Why use a buy stop limit order for entering a trade?
Traders choose to use buy stop limit orders for entering a trade when they are looking for confirmation, continuation, or momentum through a certain price level before entering into the position.
For instance, if stock XYZ has repeatedly failed to rally above a particular price, say $50, over the past few weeks, a trader may want to get long the stock for a breakout once it has proven that there is enough demand to clear over the $50 area.
To accomplish this the trader could enter a buy stop limit order at $50.50, which would get them into a long position on momentum. We’ll look at some more examples below.
Buy stop limit versus buy stop
What’s the difference between a buy stop limit order and just an ordinary buy stop order and why choose one over the other?
The stop part of each order is the same. Both orders will only be executed once that stop price is triggered. What happens after the stop price is achieved is where the difference between the two orders comes in.
If you are using a buy stop limit order, you will then have a limit order entered into the market at whatever limit price you choose (this order type requires you to enter in a price for both the stop and limit component of the order). This means your limit order may not get executed right away if you enter a price under the current bid/ask spread.
A buy stop, on the other hand, will turn into a market order to buy stock immediately at whatever price is currently on the ask. That’s a good thing for ensuring an immediate fill, but a risky proposition if the bid/ask spread is wide or a market is moving fast.
If a swing trader enters a good ’till canceled (GTC) buy stop order in the system at $51 and the next morning there is some terrific news that causes the stock to gap open over $60 at the start of the next session then this order will fill the trader at the opening price of $60 when the expectations of a fill was probably closer to the stop price of $50.
For this reason, I personally always use buy stop limit orders to ensure I am not getting filled at a price I do not want or did not anticipate.

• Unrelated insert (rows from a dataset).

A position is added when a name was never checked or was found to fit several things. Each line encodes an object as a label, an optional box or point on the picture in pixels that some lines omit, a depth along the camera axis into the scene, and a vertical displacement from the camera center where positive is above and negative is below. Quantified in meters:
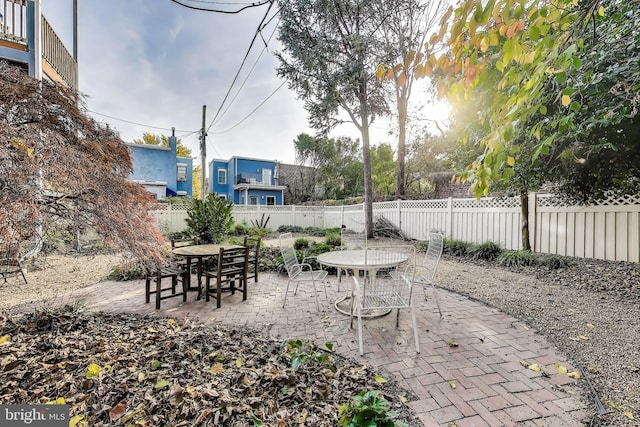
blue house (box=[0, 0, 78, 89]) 5.39 +3.51
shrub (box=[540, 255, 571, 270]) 5.17 -1.06
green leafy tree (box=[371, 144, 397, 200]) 17.08 +1.95
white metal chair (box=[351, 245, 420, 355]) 2.56 -0.87
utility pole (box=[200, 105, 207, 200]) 12.09 +2.86
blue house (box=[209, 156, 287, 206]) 21.55 +2.38
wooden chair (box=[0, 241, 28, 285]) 2.27 -0.61
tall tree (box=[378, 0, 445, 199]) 8.95 +6.38
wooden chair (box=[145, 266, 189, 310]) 3.45 -0.90
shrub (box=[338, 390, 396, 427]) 1.44 -1.12
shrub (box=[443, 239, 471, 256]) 7.16 -1.07
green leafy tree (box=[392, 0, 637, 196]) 1.05 +0.66
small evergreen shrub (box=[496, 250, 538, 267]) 5.66 -1.09
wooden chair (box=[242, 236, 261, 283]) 4.42 -1.11
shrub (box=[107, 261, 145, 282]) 5.02 -1.23
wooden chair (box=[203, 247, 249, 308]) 3.77 -0.86
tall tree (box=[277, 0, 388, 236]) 9.08 +5.27
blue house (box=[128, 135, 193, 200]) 16.33 +2.59
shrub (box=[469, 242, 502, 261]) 6.49 -1.06
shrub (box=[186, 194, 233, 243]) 6.98 -0.29
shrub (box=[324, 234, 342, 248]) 7.97 -0.98
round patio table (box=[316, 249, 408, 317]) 2.87 -0.61
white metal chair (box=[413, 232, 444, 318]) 3.16 -0.63
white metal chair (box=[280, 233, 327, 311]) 3.61 -0.81
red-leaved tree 1.95 +0.30
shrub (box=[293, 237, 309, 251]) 7.44 -0.99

How we use buy stop limit orders
Our swing trading strategy uses daily closing prices for our signal to enter trades. Since we scan for setups after the market closes for the day we will enter stop orders to get us involved in the trade the next day.
Here are some examples.
$BOFI was a trade signal for us to get long on June 4, 2018 as it accelerated higher through recent resistance on volume. A buy stop limit order gets placed just above the signal bar highs (42.99) and that order would have been triggered the next morning near the open to get us long.
$GPRK was another trade setup and signal for us back on May 15, 2018. We repeat the same process and enter a buy stop limit order pennies above the signal bar highs (15.60) and once again the order was triggered and filled the next day.
Trade setups don’t always trigger and that’s a good thing. Remember, we only want to enter on confirmation that the stock is ready to move in our favor.
Here’s an example of a setup that would have never triggered in $BMRN.
The stock gapped down the next morning and proceeded to sell off throughout the day never triggering our buy stop order.
Buy stop limit orders for swing traders
Hopefully, this article has helped you understand the basics of buy stop orders, why a trader would want to use them, and how they can fit into a trading strategy.
All of the examples we looked at and discussed in this article were from the perspective of a swing trader (overnight holds) but these orders are equally as effective for shorter time-frame intraday charts.
Thanks for reading and good luck out there.